I will describe here the general procedure for computing the network parameters of a grounded two port device (DUT), without entering into the intuition behind the math. The generalization to more ports is easy. 

Let me call "active terminal" the terminal of the analyzer that sends the stimulus, that is, the S11 terminal. Similarly, let me call "passive terminal" the S21 terminal of the analyzer. 

The first point to understand is, as vaguely suggested by the cited article, that the signal exiting from the active terminal of the network analyzer has a given output impedance. I believe that in general, most analyzers are built in such a way that this impedance is equal to the characteristic impedance of the usual coaxial cables, that is, 50 ohm. This will be assumed here. At the other end, the passive terminal entering into the analyzer is terminated by a resistance equal to the characteristic impedance of the cables, that is, 50 ohm again.

.....

Repeat the network analyzer passage word for word, from "The first point" up to and including "50 ohm again.". The entries are separate material, unrelated to the network analyzer passage.

.....

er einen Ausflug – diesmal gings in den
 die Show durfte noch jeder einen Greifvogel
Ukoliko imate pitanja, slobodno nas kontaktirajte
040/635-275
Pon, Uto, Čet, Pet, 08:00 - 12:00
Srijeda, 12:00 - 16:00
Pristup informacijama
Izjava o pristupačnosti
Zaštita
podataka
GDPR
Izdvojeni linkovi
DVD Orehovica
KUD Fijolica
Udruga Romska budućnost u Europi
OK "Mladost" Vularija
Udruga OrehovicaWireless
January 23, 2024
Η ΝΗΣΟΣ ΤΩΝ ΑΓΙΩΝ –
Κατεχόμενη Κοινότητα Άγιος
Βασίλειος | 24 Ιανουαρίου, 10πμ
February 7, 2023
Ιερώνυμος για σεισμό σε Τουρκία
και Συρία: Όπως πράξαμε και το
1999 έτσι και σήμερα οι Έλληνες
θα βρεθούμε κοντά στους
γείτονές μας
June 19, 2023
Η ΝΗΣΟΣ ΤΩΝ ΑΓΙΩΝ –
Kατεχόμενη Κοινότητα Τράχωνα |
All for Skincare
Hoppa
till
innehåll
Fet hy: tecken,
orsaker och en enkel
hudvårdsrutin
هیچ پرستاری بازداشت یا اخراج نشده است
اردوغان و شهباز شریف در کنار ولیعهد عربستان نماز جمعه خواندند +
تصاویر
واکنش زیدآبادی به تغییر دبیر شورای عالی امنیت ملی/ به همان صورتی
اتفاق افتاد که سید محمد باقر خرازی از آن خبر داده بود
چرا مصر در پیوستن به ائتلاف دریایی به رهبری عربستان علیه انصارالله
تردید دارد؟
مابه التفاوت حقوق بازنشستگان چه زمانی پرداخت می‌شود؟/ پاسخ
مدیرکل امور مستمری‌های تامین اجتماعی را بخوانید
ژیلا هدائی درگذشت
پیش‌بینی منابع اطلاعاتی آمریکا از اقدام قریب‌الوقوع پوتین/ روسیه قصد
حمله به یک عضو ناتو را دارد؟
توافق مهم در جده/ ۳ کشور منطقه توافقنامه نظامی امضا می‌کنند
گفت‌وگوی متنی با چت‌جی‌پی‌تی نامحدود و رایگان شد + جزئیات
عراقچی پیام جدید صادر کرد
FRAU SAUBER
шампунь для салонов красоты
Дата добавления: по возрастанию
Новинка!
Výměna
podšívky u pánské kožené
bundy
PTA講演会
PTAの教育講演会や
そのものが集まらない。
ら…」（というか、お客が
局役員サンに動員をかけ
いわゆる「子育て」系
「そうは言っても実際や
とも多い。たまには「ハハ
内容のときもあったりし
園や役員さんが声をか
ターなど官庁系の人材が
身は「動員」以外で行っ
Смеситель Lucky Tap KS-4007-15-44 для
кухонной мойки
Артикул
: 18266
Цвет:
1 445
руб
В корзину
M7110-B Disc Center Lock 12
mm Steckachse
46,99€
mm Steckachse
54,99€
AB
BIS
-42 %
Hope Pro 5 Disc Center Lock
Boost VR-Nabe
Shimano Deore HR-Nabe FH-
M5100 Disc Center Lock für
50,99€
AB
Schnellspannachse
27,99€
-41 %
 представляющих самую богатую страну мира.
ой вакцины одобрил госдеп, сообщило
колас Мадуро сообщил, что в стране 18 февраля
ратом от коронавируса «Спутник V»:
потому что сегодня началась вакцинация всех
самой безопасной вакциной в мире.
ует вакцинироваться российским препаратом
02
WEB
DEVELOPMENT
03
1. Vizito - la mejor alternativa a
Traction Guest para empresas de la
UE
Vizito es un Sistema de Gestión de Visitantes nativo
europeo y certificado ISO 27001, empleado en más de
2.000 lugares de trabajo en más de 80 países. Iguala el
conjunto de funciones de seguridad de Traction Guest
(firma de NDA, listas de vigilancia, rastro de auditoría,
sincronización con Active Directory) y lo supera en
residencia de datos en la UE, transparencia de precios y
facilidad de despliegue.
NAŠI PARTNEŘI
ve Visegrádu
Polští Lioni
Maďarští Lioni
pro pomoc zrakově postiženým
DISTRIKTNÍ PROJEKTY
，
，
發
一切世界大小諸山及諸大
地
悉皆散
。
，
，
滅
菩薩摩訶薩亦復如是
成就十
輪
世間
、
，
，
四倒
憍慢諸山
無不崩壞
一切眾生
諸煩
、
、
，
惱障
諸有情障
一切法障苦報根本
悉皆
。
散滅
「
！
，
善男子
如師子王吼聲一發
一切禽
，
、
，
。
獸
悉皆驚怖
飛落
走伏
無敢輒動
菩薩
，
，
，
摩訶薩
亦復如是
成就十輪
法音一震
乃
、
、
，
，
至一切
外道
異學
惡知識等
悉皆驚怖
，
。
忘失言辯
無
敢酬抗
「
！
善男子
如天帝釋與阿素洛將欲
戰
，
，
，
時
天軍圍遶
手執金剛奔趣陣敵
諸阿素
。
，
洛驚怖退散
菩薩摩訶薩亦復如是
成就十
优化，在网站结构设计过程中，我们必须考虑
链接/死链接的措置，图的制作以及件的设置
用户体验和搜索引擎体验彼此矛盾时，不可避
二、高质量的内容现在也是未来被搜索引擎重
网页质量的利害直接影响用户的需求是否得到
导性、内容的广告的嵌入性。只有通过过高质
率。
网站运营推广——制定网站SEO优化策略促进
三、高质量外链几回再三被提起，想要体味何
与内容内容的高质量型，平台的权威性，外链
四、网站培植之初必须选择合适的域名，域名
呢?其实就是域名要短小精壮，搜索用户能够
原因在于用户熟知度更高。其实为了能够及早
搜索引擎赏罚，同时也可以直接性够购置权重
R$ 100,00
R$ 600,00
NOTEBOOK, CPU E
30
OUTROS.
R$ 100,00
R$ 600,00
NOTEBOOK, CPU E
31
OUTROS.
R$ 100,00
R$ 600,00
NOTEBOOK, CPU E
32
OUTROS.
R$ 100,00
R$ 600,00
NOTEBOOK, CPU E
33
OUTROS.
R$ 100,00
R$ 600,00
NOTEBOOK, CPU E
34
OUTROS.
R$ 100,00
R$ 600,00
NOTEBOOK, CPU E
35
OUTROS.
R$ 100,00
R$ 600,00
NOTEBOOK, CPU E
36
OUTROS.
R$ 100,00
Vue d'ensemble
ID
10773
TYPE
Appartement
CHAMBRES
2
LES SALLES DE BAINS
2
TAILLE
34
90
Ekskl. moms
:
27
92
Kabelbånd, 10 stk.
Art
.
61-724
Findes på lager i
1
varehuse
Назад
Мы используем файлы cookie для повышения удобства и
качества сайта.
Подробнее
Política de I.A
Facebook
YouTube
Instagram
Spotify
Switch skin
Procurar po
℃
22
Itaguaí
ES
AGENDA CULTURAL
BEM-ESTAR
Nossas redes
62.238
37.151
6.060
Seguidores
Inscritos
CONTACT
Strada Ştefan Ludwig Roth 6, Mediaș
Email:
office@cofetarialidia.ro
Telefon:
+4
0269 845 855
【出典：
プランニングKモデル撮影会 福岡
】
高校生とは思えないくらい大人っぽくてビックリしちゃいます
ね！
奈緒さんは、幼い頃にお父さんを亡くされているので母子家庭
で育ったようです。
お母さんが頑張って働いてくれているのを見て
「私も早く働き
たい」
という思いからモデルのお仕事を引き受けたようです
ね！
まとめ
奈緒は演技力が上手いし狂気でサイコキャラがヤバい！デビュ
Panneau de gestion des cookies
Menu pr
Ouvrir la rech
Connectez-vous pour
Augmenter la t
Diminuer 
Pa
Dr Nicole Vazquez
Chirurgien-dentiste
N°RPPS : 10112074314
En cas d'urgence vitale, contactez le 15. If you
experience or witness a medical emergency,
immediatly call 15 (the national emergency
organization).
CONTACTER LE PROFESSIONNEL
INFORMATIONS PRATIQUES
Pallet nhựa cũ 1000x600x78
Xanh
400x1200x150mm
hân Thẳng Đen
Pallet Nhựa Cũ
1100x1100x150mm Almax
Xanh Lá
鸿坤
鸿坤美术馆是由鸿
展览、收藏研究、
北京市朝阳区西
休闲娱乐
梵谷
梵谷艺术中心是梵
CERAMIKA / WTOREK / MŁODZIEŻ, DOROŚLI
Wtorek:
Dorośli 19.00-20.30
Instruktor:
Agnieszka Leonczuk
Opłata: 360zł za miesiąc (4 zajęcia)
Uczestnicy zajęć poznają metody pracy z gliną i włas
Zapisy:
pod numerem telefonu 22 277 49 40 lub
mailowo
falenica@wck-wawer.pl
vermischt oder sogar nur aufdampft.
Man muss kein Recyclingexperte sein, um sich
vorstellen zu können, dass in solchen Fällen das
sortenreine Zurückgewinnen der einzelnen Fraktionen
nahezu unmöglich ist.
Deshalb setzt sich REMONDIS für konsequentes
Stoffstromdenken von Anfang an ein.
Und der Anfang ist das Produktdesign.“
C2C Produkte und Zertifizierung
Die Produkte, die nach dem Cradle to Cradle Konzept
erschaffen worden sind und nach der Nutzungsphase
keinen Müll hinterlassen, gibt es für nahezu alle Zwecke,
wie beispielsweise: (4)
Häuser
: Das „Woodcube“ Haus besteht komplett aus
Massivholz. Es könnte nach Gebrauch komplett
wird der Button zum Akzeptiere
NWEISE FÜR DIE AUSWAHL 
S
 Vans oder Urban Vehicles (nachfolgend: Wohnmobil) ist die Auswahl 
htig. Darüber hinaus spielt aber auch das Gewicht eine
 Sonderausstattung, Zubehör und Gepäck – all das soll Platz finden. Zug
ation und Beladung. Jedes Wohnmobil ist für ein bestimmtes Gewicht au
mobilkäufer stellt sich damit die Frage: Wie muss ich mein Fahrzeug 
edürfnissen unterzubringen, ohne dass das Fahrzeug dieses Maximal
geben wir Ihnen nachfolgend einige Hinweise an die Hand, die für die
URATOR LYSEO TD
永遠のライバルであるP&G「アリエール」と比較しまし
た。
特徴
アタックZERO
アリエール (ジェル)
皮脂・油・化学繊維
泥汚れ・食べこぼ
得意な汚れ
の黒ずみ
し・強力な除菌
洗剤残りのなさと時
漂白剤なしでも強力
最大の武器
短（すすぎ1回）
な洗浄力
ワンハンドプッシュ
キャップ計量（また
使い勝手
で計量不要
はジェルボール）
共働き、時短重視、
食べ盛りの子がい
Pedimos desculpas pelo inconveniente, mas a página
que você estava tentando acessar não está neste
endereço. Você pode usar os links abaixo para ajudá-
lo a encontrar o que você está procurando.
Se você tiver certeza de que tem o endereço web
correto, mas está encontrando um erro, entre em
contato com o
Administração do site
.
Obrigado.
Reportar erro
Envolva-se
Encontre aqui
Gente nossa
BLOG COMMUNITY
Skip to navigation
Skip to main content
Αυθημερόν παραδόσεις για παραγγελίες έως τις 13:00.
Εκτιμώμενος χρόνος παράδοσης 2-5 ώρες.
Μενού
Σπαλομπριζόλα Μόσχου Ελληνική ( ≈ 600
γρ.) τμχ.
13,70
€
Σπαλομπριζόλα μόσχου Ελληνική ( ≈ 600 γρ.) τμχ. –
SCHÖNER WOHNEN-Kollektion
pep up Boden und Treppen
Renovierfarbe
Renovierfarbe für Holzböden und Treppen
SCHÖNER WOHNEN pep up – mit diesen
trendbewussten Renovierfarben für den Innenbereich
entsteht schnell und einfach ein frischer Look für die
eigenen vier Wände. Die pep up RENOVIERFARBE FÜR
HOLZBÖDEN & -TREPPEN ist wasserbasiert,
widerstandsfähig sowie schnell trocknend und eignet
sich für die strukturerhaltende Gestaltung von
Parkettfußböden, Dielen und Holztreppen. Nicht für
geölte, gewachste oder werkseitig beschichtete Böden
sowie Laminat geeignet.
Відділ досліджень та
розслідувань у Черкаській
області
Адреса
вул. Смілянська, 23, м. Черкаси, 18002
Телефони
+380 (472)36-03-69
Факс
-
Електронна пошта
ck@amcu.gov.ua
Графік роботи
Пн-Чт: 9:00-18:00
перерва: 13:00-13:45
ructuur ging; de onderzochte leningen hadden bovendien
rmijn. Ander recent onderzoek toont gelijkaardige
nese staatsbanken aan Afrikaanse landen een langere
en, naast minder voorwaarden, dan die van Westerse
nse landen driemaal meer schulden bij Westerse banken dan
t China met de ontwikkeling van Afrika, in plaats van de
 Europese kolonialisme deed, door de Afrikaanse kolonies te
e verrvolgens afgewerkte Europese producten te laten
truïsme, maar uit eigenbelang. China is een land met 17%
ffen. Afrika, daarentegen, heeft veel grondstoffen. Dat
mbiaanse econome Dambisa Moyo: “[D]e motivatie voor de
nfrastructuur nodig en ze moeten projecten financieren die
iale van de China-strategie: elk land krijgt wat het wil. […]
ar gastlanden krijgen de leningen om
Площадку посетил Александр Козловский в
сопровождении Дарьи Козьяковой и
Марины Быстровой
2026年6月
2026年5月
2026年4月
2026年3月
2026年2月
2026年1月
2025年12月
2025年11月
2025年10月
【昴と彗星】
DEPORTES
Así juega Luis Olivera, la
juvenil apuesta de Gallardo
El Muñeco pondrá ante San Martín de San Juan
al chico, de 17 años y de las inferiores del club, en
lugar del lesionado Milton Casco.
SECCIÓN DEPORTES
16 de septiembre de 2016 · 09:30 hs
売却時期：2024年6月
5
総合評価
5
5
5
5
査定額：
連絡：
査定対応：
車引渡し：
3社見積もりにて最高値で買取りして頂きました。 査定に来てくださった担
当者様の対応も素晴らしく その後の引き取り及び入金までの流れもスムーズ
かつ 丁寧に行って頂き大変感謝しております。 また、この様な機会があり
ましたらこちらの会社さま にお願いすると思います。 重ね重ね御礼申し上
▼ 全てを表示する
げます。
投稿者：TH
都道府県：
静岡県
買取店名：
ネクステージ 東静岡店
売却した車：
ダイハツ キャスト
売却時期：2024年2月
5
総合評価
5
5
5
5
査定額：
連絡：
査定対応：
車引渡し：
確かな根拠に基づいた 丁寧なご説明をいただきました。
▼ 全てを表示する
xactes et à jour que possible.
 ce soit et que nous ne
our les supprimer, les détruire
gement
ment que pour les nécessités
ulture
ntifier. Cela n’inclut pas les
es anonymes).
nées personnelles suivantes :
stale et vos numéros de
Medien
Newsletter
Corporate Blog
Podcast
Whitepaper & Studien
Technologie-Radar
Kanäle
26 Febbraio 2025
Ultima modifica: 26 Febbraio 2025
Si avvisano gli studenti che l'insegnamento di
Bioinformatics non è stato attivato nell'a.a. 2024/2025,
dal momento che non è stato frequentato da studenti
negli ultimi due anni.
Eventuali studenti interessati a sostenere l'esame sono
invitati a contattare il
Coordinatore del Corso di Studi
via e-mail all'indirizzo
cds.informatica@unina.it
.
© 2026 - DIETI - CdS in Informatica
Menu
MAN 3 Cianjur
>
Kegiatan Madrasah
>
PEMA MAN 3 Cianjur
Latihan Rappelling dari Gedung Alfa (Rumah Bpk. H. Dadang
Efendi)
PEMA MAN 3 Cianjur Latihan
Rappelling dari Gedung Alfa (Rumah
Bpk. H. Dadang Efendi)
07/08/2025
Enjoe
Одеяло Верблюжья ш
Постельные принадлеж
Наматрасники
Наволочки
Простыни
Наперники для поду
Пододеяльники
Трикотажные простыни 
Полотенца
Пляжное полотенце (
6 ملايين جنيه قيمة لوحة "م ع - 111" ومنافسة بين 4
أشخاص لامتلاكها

.....

→ Task answer
The first point to understand is, as vaguely suggested by the cited article, that the signal exiting from the active terminal of the network analyzer has a given output impedance. I believe that in general, most analyzers are built in such a way that this impedance is equal to the characteristic impedance of the usual coaxial cables, that is, 50 ohm. This will be assumed here. At the other end, the passive terminal entering into the analyzer is terminated by a resistance equal to the characteristic impedance of the cables, that is, 50 ohm again.